A neobank for healthcare professionals is on call
- Panacea Financial is a financial services provider for health care professionals, and it recently upgraded its product offering.
- The neobank claims it understands healthcare professionals a lot better than big brands and its product focus on this niche consumer group sets it apart.
Financial services provider for healthcare professionals, Panacea Financial has upgraded its digital banking services.
Built by practicing physicians Michael Jerkins and Ned Palmer, Panacea Financial claims that traditional FIs do not understand the medical profession and are, in turn, unable to adequately service this consumer segment.
Doctor knows best
“Most medical, dental, and veterinary students take on six-figure student debt as they make their way through school, then earn very little while in training or residency. This period of no- or low-income can lead to financial stress and could cause these individuals to rack up toxic credit card debt to stay afloat,” said Ned Palmer, MD, MPH, Chief Operating Officer and Co-Founder of Panacea Financial.
Typically, a medical school graduate carries up to $200,000 in student debt. After training, most medical professionals are unable to access financial assistance from banks because high student debt is seen as a “red flag” on lending applications. “Doctors have limited time and atypical working hours, so traditional banking hours do not always work for their busy schedules,” he added.
Panacea Financial caters to doctors, dentists, and veterinarians and the unconventional hours that medical professionals keep by offering a digital banking platform that runs around the clock.
Panacea Financial’s chose Bankjoy as a digital banking technology provider, motivated in part by the user experience that Bankjoy offers. Palmer expects that Bankjoy’s UX will make it convenient for Panacea’s client base to access important features like account opening and personal and professional financial management. The digital banking provider is also expected to ease the process of adding third-party solutions to Panacea’s existing offering. “Because we are fully digital, our digital banking tools must be top-notch to provide the best banking experience for our clients. Bankjoy’s user-friendly platform helps us achieve our goal of making banking simpler and easier to access for the doctor community,” he said.
Working with digital banking providers like Bankjoy allows neobanks to remain competitive in a market dominated by larger banks. And some neobanks have been able to prove their mettle and wrestle away customers from incumbents. Since customers are now likely to own multiple accounts across multiple institutions, more accounts are being opened than ever before. Neobanks and fintechs have been poised to take advantage of this change and have captured 47% of all new checking account openings in 2023.
The ability to focus on niche consumer groups, like SMBs, Gen Z, families, or healthcare professionals, allows emerging neobanks to set themselves apart from the homogeneity of big brands.
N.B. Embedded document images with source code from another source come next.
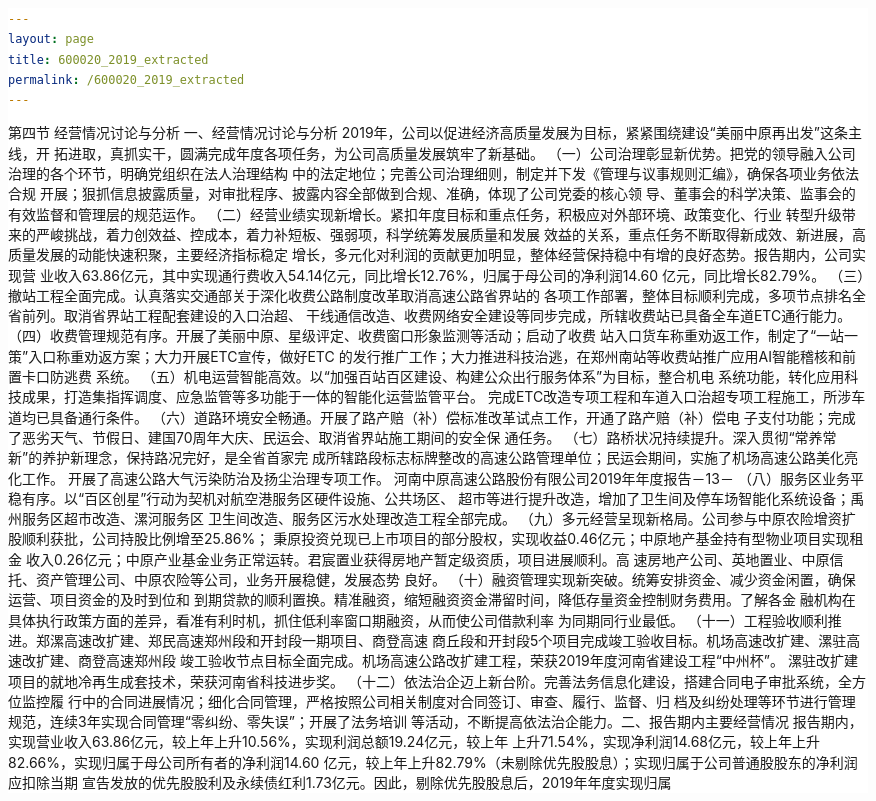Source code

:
 ```yaml
---
layout: page
title: 600020_2019_extracted
permalink: /600020_2019_extracted
---
```


第四节
经营情况讨论与分析
一、经营情况讨论与分析
2019年，公司以促进经济高质量发展为目标，紧紧围绕建设“美丽中原再出发”这条主线，开
拓进取，真抓实干，圆满完成年度各项任务，为公司高质量发展筑牢了新基础。
（一）公司治理彰显新优势。把党的领导融入公司治理的各个环节，明确党组织在法人治理结构
中的法定地位；完善公司治理细则，制定并下发《管理与议事规则汇编》，确保各项业务依法合规
开展；狠抓信息披露质量，对审批程序、披露内容全部做到合规、准确，体现了公司党委的核心领
导、董事会的科学决策、监事会的有效监督和管理层的规范运作。
（二）经营业绩实现新增长。紧扣年度目标和重点任务，积极应对外部环境、政策变化、行业
转型升级带来的严峻挑战，着力创效益、控成本，着力补短板、强弱项，科学统筹发展质量和发展
效益的关系，重点任务不断取得新成效、新进展，高质量发展的动能快速积聚，主要经济指标稳定
增长，多元化对利润的贡献更加明显，整体经营保持稳中有增的良好态势。报告期内，公司实现营
业收入63.86亿元，其中实现通行费收入54.14亿元，同比增长12.76%，归属于母公司的净利润14.60
亿元，同比增长82.79%。
（三）撤站工程全面完成。认真落实交通部关于深化收费公路制度改革取消高速公路省界站的
各项工作部署，整体目标顺利完成，多项节点排名全省前列。取消省界站工程配套建设的入口治超、
干线通信改造、收费网络安全建设等同步完成，所辖收费站已具备全车道ETC通行能力。
（四）收费管理规范有序。开展了美丽中原、星级评定、收费窗口形象监测等活动；启动了收费
站入口货车称重劝返工作，制定了“一站一策”入口称重劝返方案；大力开展ETC宣传，做好ETC
的发行推广工作；大力推进科技治逃，在郑州南站等收费站推广应用AI智能稽核和前置卡口防逃费
系统。
（五）机电运营智能高效。以“加强百站百区建设、构建公众出行服务体系”为目标，整合机电
系统功能，转化应用科技成果，打造集指挥调度、应急监管等多功能于一体的智能化运营监管平台。
完成ETC改造专项工程和车道入口治超专项工程施工，所涉车道均已具备通行条件。
（六）道路环境安全畅通。开展了路产赔（补）偿标准改革试点工作，开通了路产赔（补）偿电
子支付功能；完成了恶劣天气、节假日、建国70周年大庆、民运会、取消省界站施工期间的安全保
通任务。
（七）路桥状况持续提升。深入贯彻“常养常新”的养护新理念，保持路况完好，是全省首家完
成所辖路段标志标牌整改的高速公路管理单位；民运会期间，实施了机场高速公路美化亮化工作。
开展了高速公路大气污染防治及扬尘治理专项工作。
河南中原高速公路股份有限公司2019年年度报告－13－
（八）服务区业务平稳有序。以“百区创星”行动为契机对航空港服务区硬件设施、公共场区、
超市等进行提升改造，增加了卫生间及停车场智能化系统设备；禹州服务区超市改造、漯河服务区
卫生间改造、服务区污水处理改造工程全部完成。
（九）多元经营呈现新格局。公司参与中原农险增资扩股顺利获批，公司持股比例增至25.86%；
秉原投资兑现已上市项目的部分股权，实现收益0.46亿元；中原地产基金持有型物业项目实现租金
收入0.26亿元；中原产业基金业务正常运转。君宸置业获得房地产暂定级资质，项目进展顺利。高
速房地产公司、英地置业、中原信托、资产管理公司、中原农险等公司，业务开展稳健，发展态势
良好。
（十）融资管理实现新突破。统筹安排资金、减少资金闲置，确保运营、项目资金的及时到位和
到期贷款的顺利置换。精准融资，缩短融资资金滞留时间，降低存量资金控制财务费用。了解各金
融机构在具体执行政策方面的差异，看准有利时机，抓住低利率窗口期融资，从而使公司借款利率
为同期同行业最低。
（十一）工程验收顺利推进。郑漯高速改扩建、郑民高速郑州段和开封段一期项目、商登高速
商丘段和开封段5个项目完成竣工验收目标。机场高速改扩建、漯驻高速改扩建、商登高速郑州段
竣工验收节点目标全面完成。机场高速公路改扩建工程，荣获2019年度河南省建设工程“中州杯”。
漯驻改扩建项目的就地冷再生成套技术，荣获河南省科技进步奖。
（十二）依法治企迈上新台阶。完善法务信息化建设，搭建合同电子审批系统，全方位监控履
行中的合同进展情况；细化合同管理，严格按照公司相关制度对合同签订、审查、履行、监督、归
档及纠纷处理等环节进行管理规范，连续3年实现合同管理“零纠纷、零失误”；开展了法务培训
等活动，不断提高依法治企能力。二、报告期内主要经营情况
报告期内，实现营业收入63.86亿元，较上年上升10.56%，实现利润总额19.24亿元，较上年
上升71.54%，实现净利润14.68亿元，较上年上升82.66%，实现归属于母公司所有者的净利润14.60
亿元，较上年上升82.79%（未剔除优先股股息）；实现归属于公司普通股股东的净利润应扣除当期
宣告发放的优先股股利及永续债红利1.73亿元。因此，剔除优先股股息后，2019年年度实现归属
It’s a question of positioning, but will that be enough?
Will the neobank keep the big brand at bay?
The trouble for neobanks like Panacea Financial is that big banks aren’t ignorant of their positioning advantage. U.S. Bank recently announced a new initiative which will serve small-to-medium sized healthcare practices with more than $25 million in annual revenue. The bank is also throwing some of its weight behind the initiative by adding 50 new positions across the country to power its plans. In the face of incumbents ramping up their efforts, it's the little things that will make a difference for the little guy.
For example, Panacea Financial isn't putting up a revenue filter for its services, which makes its offering more widely applicable. Similarly, the company offers loans for those who are thinking of starting their own practice, with the possibility of same-day approvals of up to $400,000. For healthcare professionals who just want an easy way to bank or are thinking of striking out on their own, Panacea Financial could be a better fit.
But as some of these practices grow, incumbents like U.S. Bank will be poised to take advantage of the most profitable members of this consumer group. At that point Panacea Financial may be fighting a battle on two fronts. Its product offering will have to remain practical for those just starting out in the healthcare industry. At the same time, it’ll need banking products that can retain customers and make sense at scale, which big banks are already adept at doing.